Copy the text of every record below line for line, with no changes, and leave the pictures out of your answer.

(Stored dataset items)
Segment Open
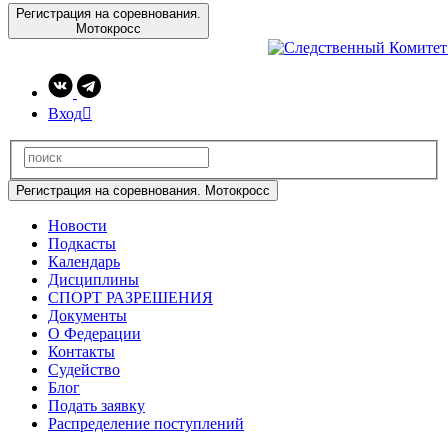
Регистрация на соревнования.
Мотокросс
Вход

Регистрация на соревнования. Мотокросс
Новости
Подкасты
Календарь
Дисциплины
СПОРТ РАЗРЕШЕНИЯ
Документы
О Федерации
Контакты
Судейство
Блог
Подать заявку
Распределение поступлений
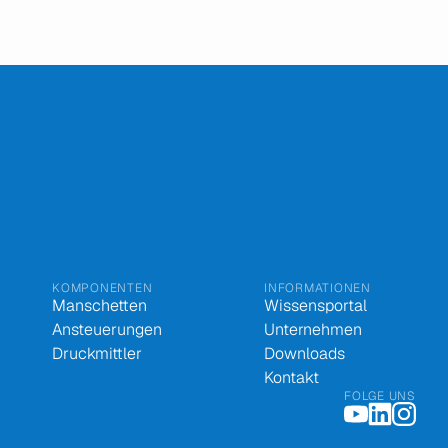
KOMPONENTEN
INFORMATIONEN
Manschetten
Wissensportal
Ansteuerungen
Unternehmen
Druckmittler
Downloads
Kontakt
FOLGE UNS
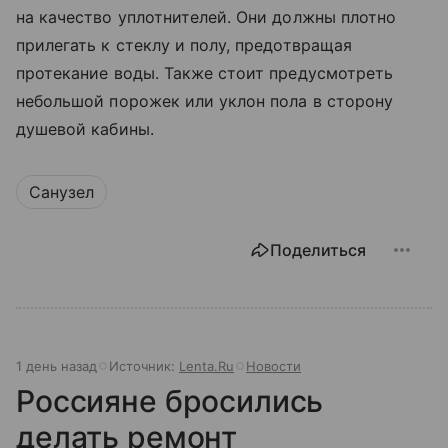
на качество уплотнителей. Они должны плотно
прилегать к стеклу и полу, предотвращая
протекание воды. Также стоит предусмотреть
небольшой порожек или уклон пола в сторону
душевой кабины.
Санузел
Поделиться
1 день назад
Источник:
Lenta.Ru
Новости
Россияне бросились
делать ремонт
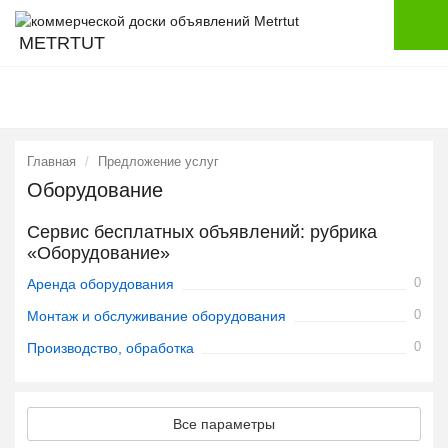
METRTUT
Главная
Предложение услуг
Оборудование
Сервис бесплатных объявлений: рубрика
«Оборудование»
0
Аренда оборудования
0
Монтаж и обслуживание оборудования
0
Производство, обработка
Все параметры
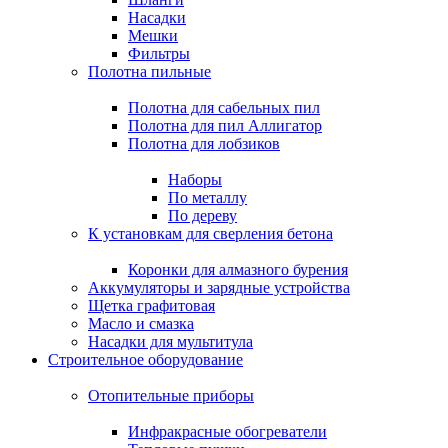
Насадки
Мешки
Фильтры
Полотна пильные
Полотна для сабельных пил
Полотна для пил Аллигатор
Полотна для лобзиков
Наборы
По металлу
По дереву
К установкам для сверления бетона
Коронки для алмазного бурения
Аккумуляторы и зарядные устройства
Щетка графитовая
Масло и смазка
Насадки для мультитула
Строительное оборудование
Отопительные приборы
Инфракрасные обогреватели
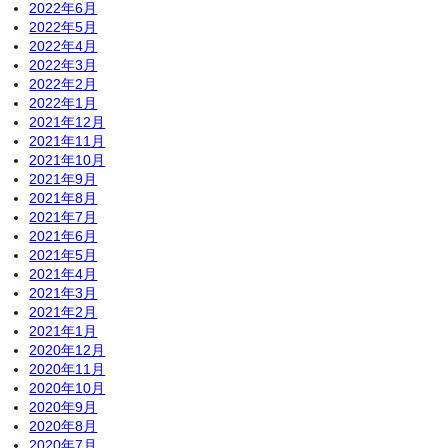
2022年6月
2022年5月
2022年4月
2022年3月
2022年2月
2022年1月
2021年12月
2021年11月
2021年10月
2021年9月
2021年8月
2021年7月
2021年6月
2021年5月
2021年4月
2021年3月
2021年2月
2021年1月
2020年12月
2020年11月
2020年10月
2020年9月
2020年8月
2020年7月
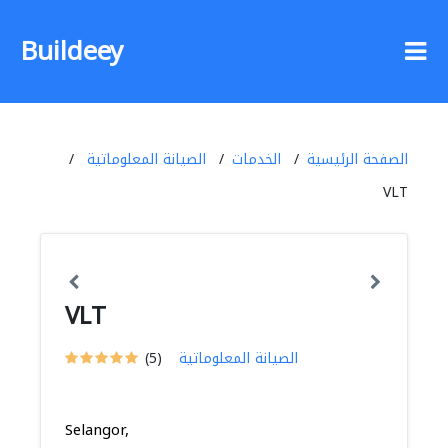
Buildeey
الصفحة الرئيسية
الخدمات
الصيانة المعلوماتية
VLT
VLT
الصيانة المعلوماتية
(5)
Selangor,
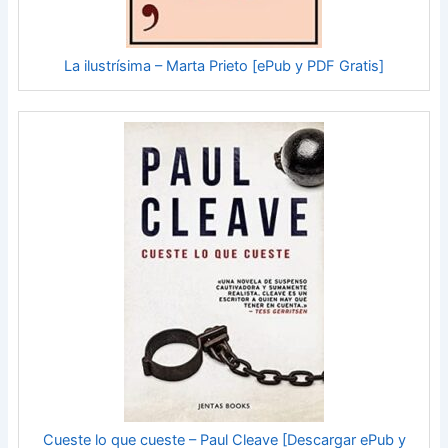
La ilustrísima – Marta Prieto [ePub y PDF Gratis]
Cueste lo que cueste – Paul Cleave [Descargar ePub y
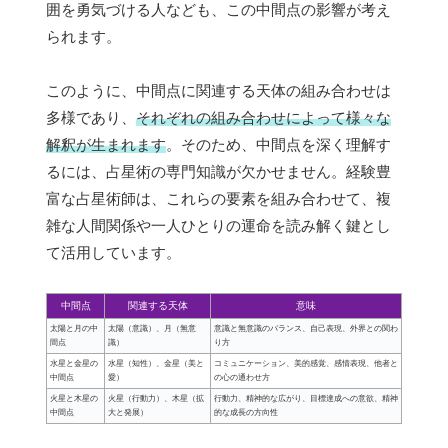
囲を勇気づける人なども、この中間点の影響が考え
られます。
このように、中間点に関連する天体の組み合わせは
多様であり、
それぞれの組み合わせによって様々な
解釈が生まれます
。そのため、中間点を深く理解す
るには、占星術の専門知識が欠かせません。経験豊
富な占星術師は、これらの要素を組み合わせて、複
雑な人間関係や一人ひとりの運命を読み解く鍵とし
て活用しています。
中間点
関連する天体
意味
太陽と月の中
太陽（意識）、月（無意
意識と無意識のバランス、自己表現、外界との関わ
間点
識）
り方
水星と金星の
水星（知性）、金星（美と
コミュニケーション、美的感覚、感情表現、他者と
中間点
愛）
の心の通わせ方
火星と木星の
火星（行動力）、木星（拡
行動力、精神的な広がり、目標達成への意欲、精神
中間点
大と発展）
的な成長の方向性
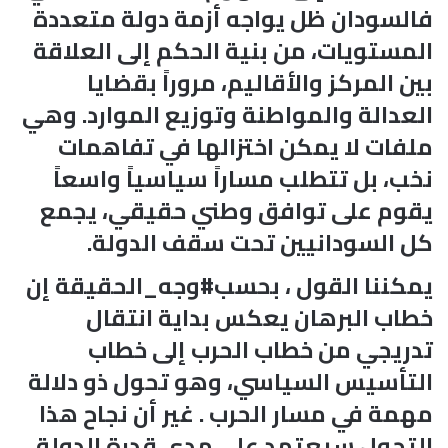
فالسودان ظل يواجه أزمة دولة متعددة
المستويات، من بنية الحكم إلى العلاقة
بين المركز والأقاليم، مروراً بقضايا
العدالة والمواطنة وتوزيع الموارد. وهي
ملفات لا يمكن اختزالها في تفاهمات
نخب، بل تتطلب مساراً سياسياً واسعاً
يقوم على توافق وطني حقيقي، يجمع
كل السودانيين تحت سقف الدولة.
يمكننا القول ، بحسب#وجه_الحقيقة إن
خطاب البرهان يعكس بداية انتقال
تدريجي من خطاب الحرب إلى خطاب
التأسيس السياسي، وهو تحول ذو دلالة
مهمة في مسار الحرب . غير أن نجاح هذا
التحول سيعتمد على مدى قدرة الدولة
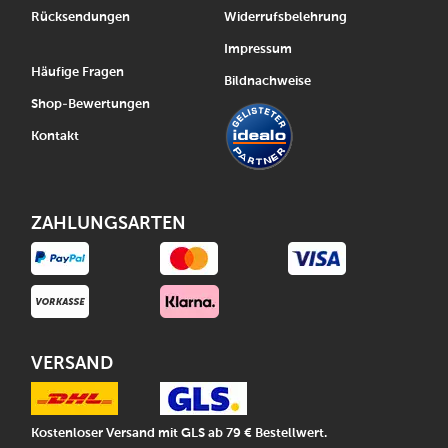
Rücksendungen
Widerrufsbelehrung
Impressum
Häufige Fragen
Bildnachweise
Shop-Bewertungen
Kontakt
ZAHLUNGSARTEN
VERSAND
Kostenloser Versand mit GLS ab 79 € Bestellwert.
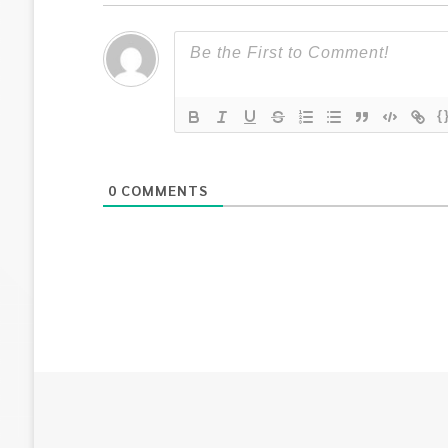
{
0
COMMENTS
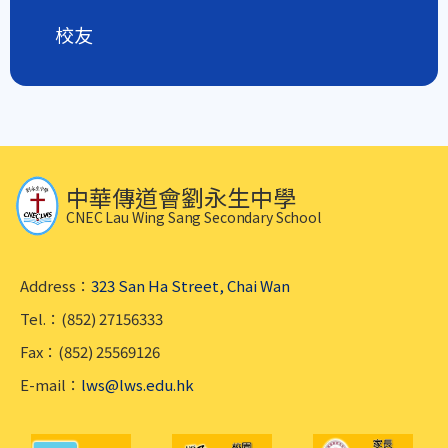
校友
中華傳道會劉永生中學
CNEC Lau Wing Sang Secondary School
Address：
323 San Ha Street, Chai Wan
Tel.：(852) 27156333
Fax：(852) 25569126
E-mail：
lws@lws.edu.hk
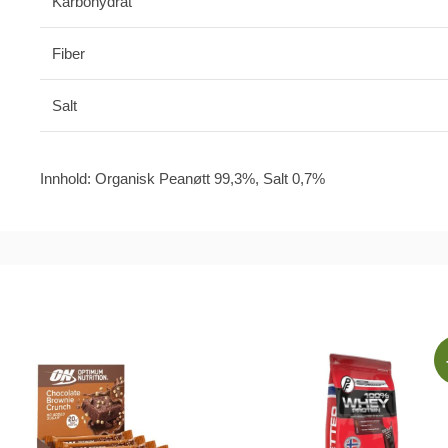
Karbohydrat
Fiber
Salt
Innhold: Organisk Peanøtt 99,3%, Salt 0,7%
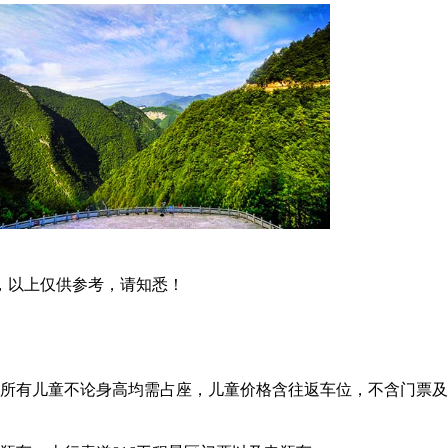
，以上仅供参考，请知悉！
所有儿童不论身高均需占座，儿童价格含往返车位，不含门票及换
Segment Closed
> [Solution for this exercise]:
Регистрация на соревнования.
Мотокросс
Вход

Регистрация на соревнования. Мотокросс
Новости
Подкасты
Календарь
Дисциплины
СПОРТ РАЗРЕШЕНИЯ
Документы
О Федерации
Контакты
Судейство
Блог
Подать заявку
Распределение поступлений
KOMPONENTEN
INFORMATIONEN
Manschetten
Wissensportal
Ansteuerungen
Unternehmen
Druckmittler
Downloads
Kontakt
FOLGE UNS
на качество уплотнителей. Они должны плотно
прилегать к стеклу и полу, предотвращая
протекание воды. Также стоит предусмотреть
небольшой порожек или уклон пола в сторону
душевой кабины.
Санузел
Поделиться
1 день назад
Источник:
Lenta.Ru
Новости
Россияне бросились
делать ремонт
METRTUT
Главная
Предложение услуг
Оборудование
Сервис бесплатных объявлений: рубрика
«Оборудование»
0
Аренда оборудования
0
Монтаж и обслуживание оборудования
0
Производство, обработка
Все параметры
Насадки
Мешки
Фильтры
Полотна пильные
Полотна для сабельных пил
Полотна для пил Аллигатор
Полотна для лобзиков
Наборы
По металлу
По дереву
К установкам для сверления бетона
Коронки для алмазного бурения
Аккумуляторы и зарядные устройства
Щетка графитовая
Масло и смазка
Насадки для мультитула
Строительное оборудование
Отопительные приборы
Инфракрасные обогреватели
2022年6月
2022年5月
2022年4月
2022年3月
2022年2月
2022年1月
2021年12月
2021年11月
2021年10月
2021年9月
2021年8月
2021年7月
2021年6月
2021年5月
2021年4月
2021年3月
2021年2月
2021年1月
2020年12月
2020年11月
2020年10月
2020年9月
2020年8月
2020年7月
Buildeey
الصفحة الرئيسية
الخدمات
الصيانة المعلوماتية
VLT
VLT
الصيانة المعلوماتية
(5)
Selangor,
La ilustrísima – Marta Prieto [ePub y PDF Gratis]
Cueste lo que cueste – Paul Cleave [Descargar ePub y
囲を勇気づける人なども、この中間点の影響が考え
られます。
このように、中間点に関連する天体の組み合わせは
多様であり、
それぞれの組み合わせによって様々な
解釈が生まれます
。そのため、中間点を深く理解す
るには、占星術の専門知識が欠かせません。経験豊
富な占星術師は、これらの要素を組み合わせて、複
雑な人間関係や一人ひとりの運命を読み解く鍵とし
て活用しています。
中間点
関連する天体
意味
太陽と月の中
太陽（意識）、月（無意
意識と無意識のバランス、自己表現、外界との関わ
間点
識）
り方
水星と金星の
水星（知性）、金星（美と
コミュニケーション、美的感覚、感情表現、他者と
中間点
愛）
の心の通わせ方
火星と木星の
火星（行動力）、木星（拡
行動力、精神的な広がり、目標達成への意欲、精神
中間点
大と発展）
的な成長の方向性
فالسودان ظل يواجه أزمة دولة متعددة
المستويات، من بنية الحكم إلى العلاقة
بين المركز والأقاليم، مروراً بقضايا
العدالة والمواطنة وتوزيع الموارد. وهي
ملفات لا يمكن اختزالها في تفاهمات
نخب، بل تتطلب مساراً سياسياً واسعاً
يقوم على توافق وطني حقيقي، يجمع
كل السودانيين تحت سقف الدولة.
يمكننا القول ، بحسب#وجه_الحقيقة إن
خطاب البرهان يعكس بداية انتقال
تدريجي من خطاب الحرب إلى خطاب
التأسيس السياسي، وهو تحول ذو دلالة
مهمة في مسار الحرب . غير أن نجاح هذا
التحول سيعتمد على مدى قدرة الدولة
Rücksendungen
Widerrufsbelehrung
Impressum
Häufige Fragen
Bildnachweise
Shop-Bewertungen
Kontakt
ZAHLUNGSARTEN
VERSAND
Kostenloser Versand mit GLS ab 79 € Bestellwert.
{
0
COMMENTS
校友
中華傳道會劉永生中學
CNEC Lau Wing Sang Secondary School
Address：
323 San Ha Street, Chai Wan
Tel.：(852) 27156333
Fax：(852) 25569126
E-mail：
lws@lws.edu.hk
Karbohydrat
Fiber
Salt
Innhold: Organisk Peanøtt 99,3%, Salt 0,7%
，以上仅供参考，请知悉！
所有儿童不论身高均需占座，儿童价格含往返车位，不含门票及换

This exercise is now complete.